* _How to complete this task_
Each line in the records below that has the word "elbow" should be copied.

* _Exercise input_
_ _ _ _ _
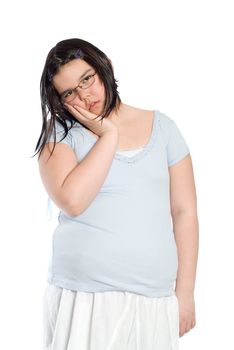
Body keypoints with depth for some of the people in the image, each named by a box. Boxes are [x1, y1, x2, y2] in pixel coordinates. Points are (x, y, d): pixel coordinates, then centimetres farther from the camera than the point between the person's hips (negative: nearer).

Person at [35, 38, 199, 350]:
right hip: (83, 298, -1)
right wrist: (108, 136, -10)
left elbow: (184, 211, 5)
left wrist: (185, 293, 1)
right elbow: (72, 202, -17)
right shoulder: (60, 134, 1)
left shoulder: (162, 126, 6)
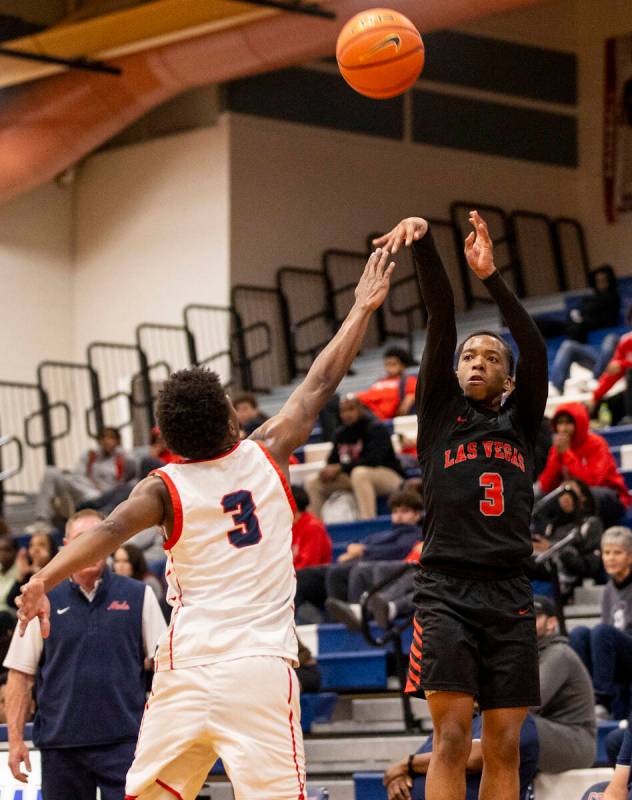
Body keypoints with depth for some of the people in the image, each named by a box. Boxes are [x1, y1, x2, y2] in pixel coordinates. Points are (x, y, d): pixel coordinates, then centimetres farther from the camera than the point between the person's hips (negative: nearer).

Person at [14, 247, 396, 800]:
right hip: (261, 665, -1)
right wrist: (362, 308, 27)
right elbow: (321, 383, 16)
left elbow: (110, 530, -15)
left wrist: (43, 581, -24)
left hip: (187, 668, 1)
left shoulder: (165, 489, 3)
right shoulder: (264, 456, 6)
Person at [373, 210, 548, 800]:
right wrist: (424, 245, -11)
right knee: (452, 737, -12)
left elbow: (535, 346, 0)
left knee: (503, 748, 1)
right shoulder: (441, 411, 12)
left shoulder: (521, 422, 16)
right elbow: (440, 320, 0)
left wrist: (491, 277, -12)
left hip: (509, 596, 3)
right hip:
_ _ _ _ _
* _Response_
left elbow: (184, 211, 5)
right elbow: (72, 202, -17)
right elbow: (321, 383, 16)
left elbow: (110, 530, -15)
left elbow: (535, 346, 0)
right elbow: (440, 320, 0)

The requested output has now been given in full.